My bike facilities wish list

The University needs to make bike infrastructure safer.

Chris Iverson

There is a biking problem at the University of Minnesota. We increasingly need modern bike facilities, but the University is struggling to meet demand. Our old infrastructure is holding us back. Without quality bike facilities, campus will not be as safe or as accessible as it should be.

Biking gained popularity

University officials designed most of campus in the late 19th and early 20th century. Back then, bikes were considered novelty items, not a mode of transportation.

Today’s transportation challenges are not even the same as those of your parents’ generation. The number of cyclists in Minneapolis has increased annually since 2010. Biking increased 13 percent on campus since last year, according to Parking and Transportation Services. This influx of cyclists is exactly what the city wants to see for its Climate Action Plan, but it creates challenges in tight areas like the University.

Based on my observations, until 2010, cyclists could likely ride anywhere on campus without punishment — Scholars Walk, around the Northrop Mall or along most sidewalks.

Now that biking is in vogue, it’s time to retrofit infrastructure and segregate some elements of traffic between pedestrians and cyclists in order to create a more accessible campus.

The University’s problem

The current situation does not work. As a cyclist, it’s unacceptable that I cannot ride from the Superblock to Church Street without dismounting unless I ride around the Civil Engineering Building on Pillsbury Drive.

I see the inability to bike this otherwise simple route as an infrastructure problem.

As a pedestrian, it’s terrifying — not to mention dangerous — when cyclists shoot past me on Scholars Walk or a Washington Avenue sidewalk. The University made the right call to not allow cyclists on sidewalks, but as a compromise, we also need to improve the area’s bike facilities.

What can we do?

My first infrastructure recommendation would be to simply enhance existing bike lanes with colored paint or different pavement types near conflict points.

The University started adding bike lanes in Northrop Mall between Ford Hall and Kolthoff Hall, but crossing the north-south sidewalks is still unsafe. The lanes end near the sidewalk intersections, forcing both cyclists and pedestrians to question who has the right-of-way.

If cyclists are going to have priority on this stretch, the University should add green paint so even the most oblivious pedestrian would be able to stay safe.

If the University prioritizes pedestrians, we should add a yield sign for cyclists and paint a big, yellow triangle at the conflict point.

If the funds are available, the University should color the entire length of bike lanes to inform distracted pedestrians that they’re standing in a bike lane and should move out of the way.

Along with these improvements, more bike paths would segregate the flow of traffic. Adding bike lanes on Church Street would be the most approachable option.

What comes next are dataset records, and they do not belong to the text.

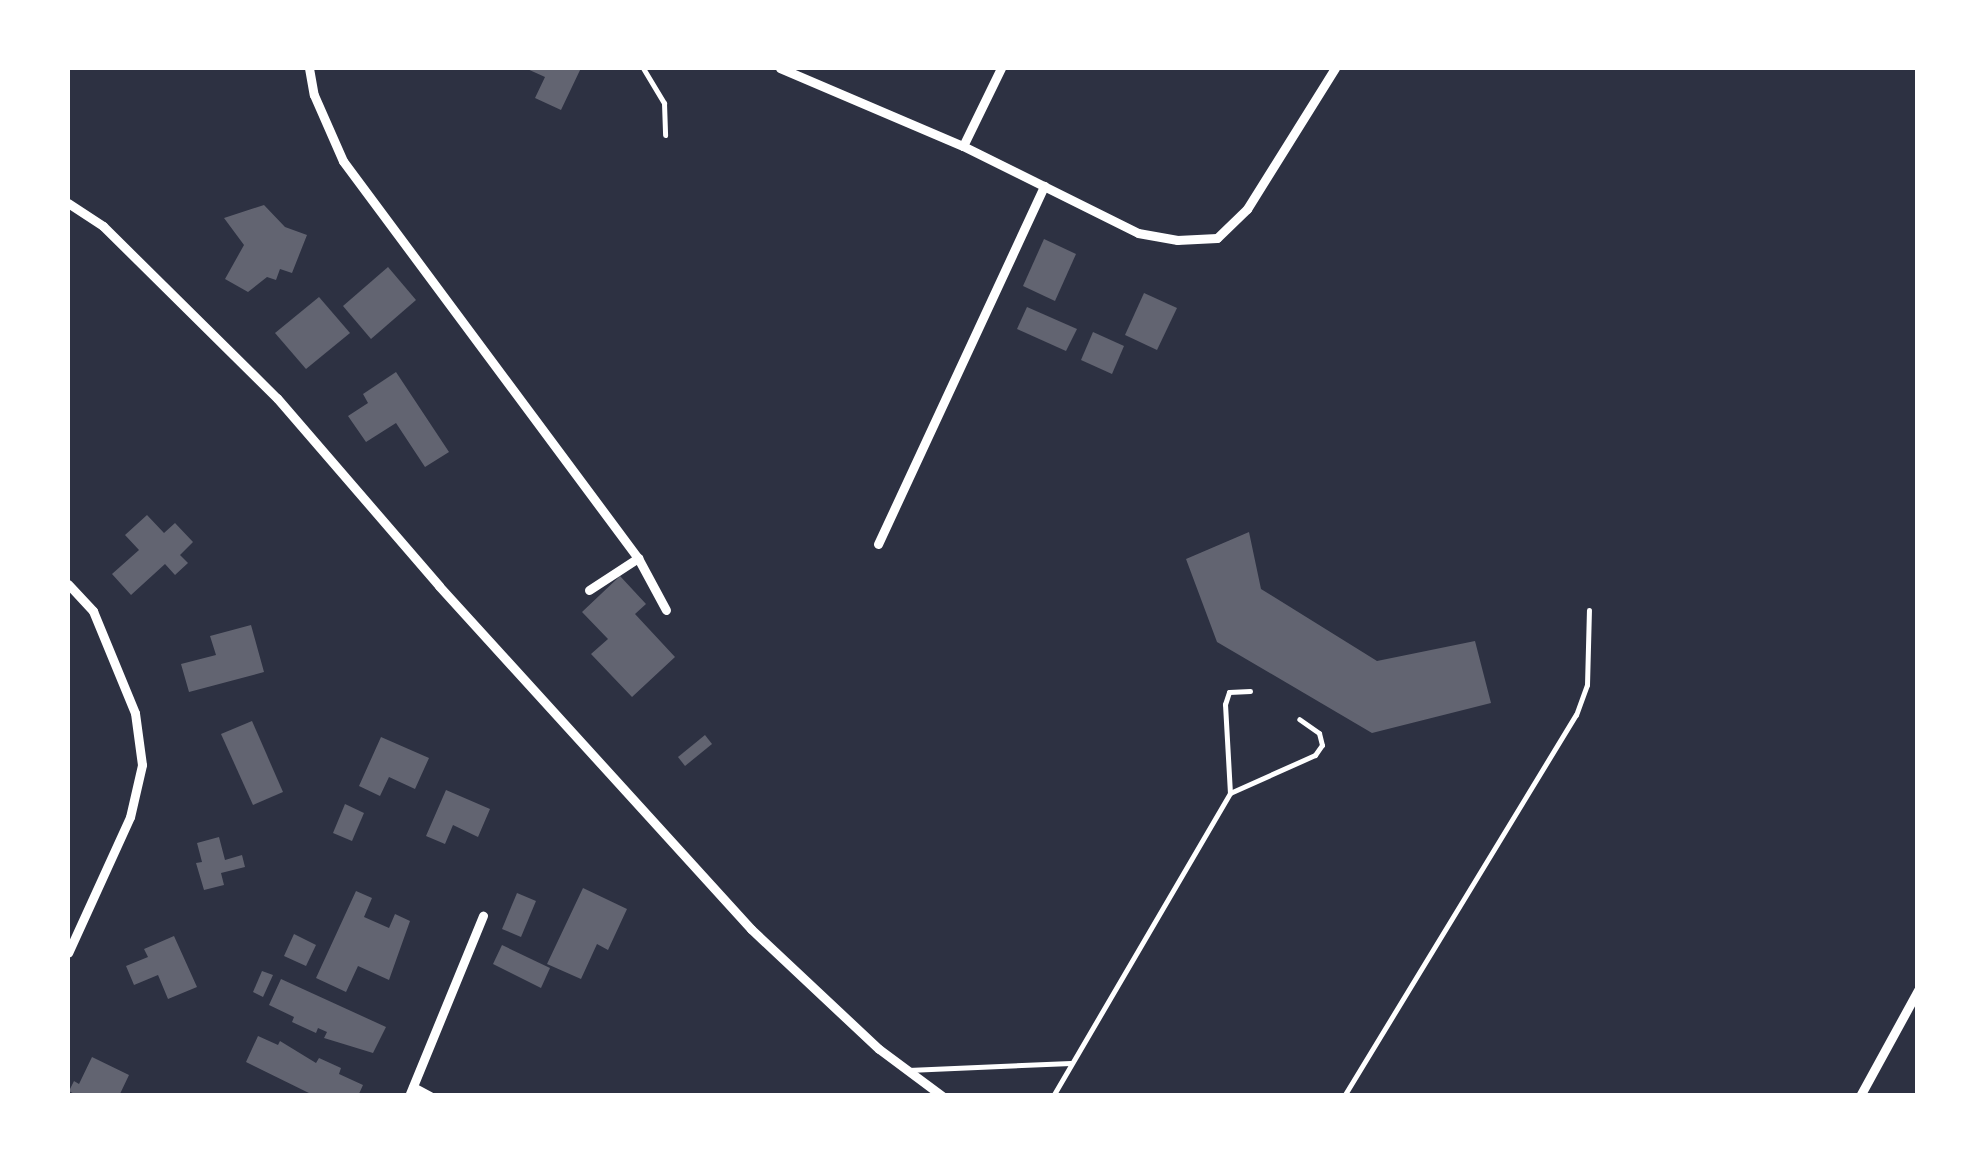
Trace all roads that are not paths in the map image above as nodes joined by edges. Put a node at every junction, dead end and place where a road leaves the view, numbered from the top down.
1 (308, 68) edge
2 (643, 68) edge
3 (780, 68) edge
4 (1001, 68) edge
5 (1335, 68) edge
6 (664, 135) dead end
7 (963, 146) junction
8 (1044, 186) junction
9 (68, 203) edge
10 (878, 544) dead end
11 (638, 558) junction
12 (68, 584) edge
13 (589, 590) dead end
14 (666, 610) dead end
15 (1589, 610) dead end
16 (1250, 691) dead end
17 (1299, 719) dead end
18 (1230, 792) junction
19 (483, 916) dead end
20 (68, 952) edge
21 (1918, 990) edge
22 (1072, 1063) junction
23 (905, 1070) junction
24 (411, 1091) edge
25 (430, 1096) edge
26 (942, 1096) edge
27 (1054, 1096) edge
28 (1344, 1096) edge
29 (1860, 1096) edge

1 - 11 street
2 - 6 lane
3 - 7 street
4 - 7 street
5 - 8 street
7 - 8 street
8 - 10 street
9 - 23 street
11 - 13 street
11 - 14 street
12 - 20 street
15 - 28 lane
16 - 18 lane
17 - 18 lane
18 - 22 lane
19 - 24 street
21 - 29 street
22 - 23 lane
22 - 27 lane
23 - 26 street
24 - 25 street

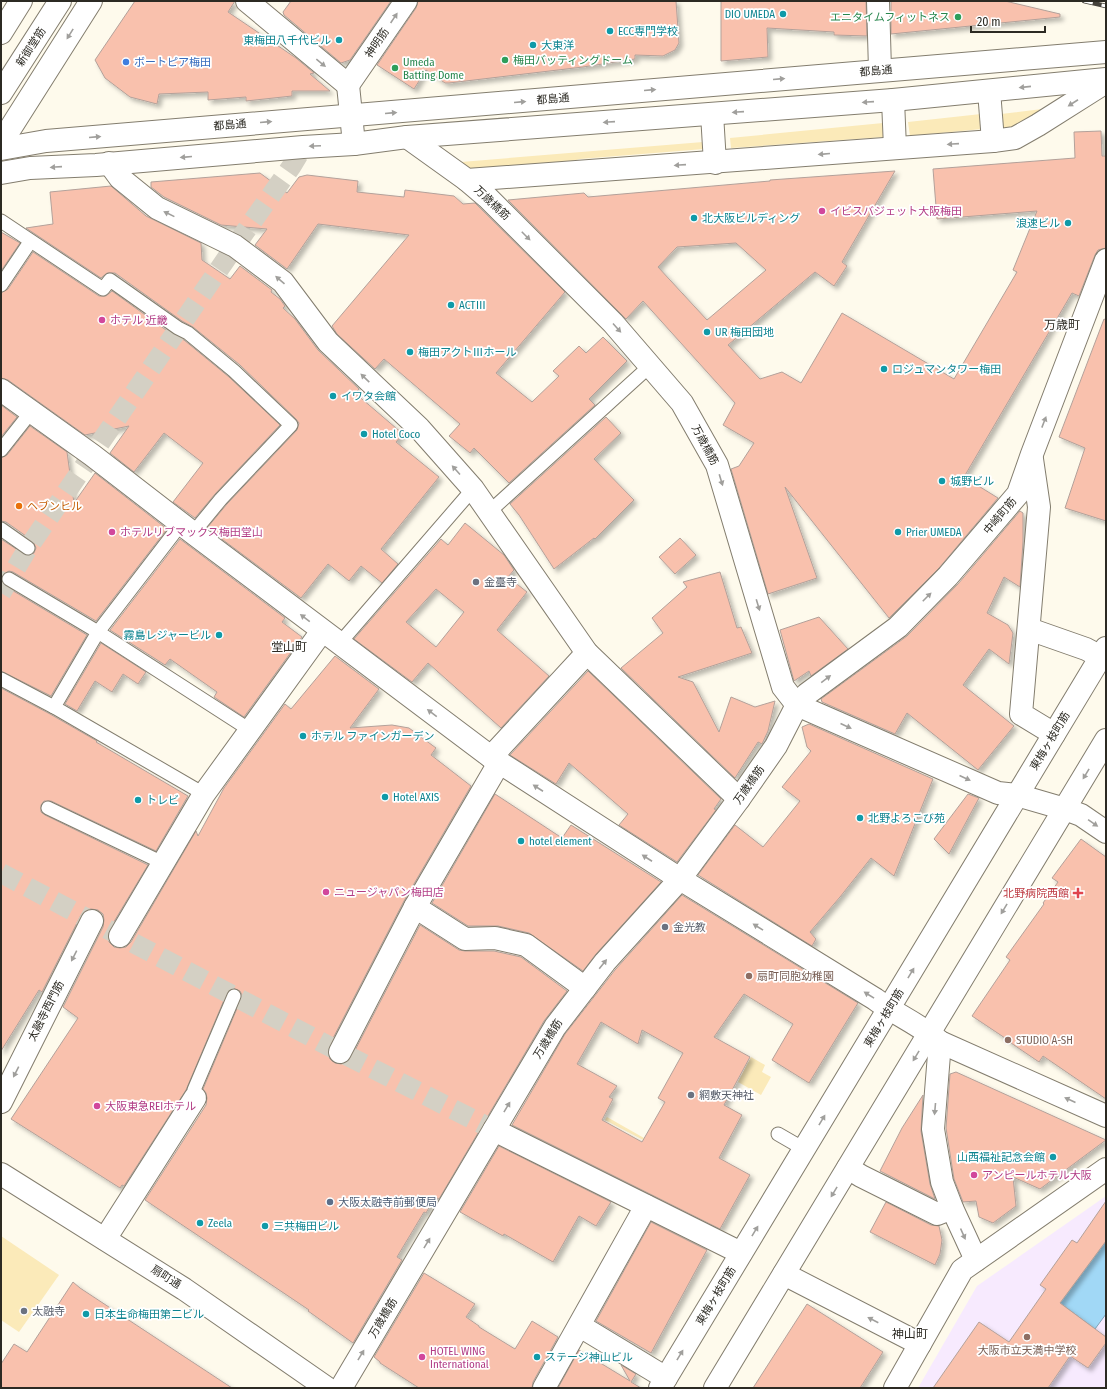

On top of this, I would expand the sidewalk and add another bike lane on the north side of Northrop Mall between Walter Library and the Tate Lab of Physics. Any area where it’s unclear who has the right-of-way should contain differently colored paint to signify potential danger points.

Finally, as a general rule, I would use steel and concrete barriers to build bike facilities rather than cheap paint.

The ideal long-term project

My magnum opus would be a project constructing two parallel bike and pedestrian ramps on Washington Avenue, spanning from the Coffman Union bus stop to the platform section of the Washington Avenue Bridge.

Many of the cyclists that go to West Bank are coming from the Stadium Village area and have to traverse the busy Mall.

Building a shallow, westbound ramp from the north bus pullout (temporary loading lane) to the platform would allow cyclists to stay on a car-free Washington Avenue. After cyclists reach the platform deck, they could easily proceed to West Bank.

An eastbound ramp would let cyclists continue on to Washington Avenue from the platform, and it could drop down on the south-side bus stop pullout.

The ramps could be wide enough to hold a bike lane and a generous amount of pedestrian space so both modes could access the street.

The Washington Avenue pullouts, once needed so that buses did not interfere with vehicle traffic, aren’t necessary on a car-free street. Buses will now be able to simply make their stop on the street without blocking traffic.

We could remove the pullouts to extend a bike lane from Church Street to the ramp, turning Washington Avenue into a major biking corridor.

Community ideas

Vice president for University Services Pam Wheelock sent an email two weeks ago asking the University community to submit ideas on improving campus transportation safety. Interested students, faculty and staff should voice their ideas by the Dec. 9 deadline.

 Other than teaching awareness, infrastructure improvements are the best way to accommodate all modes of transportation. Starting with paint and beginning long-term projects will significantly alleviate our problem.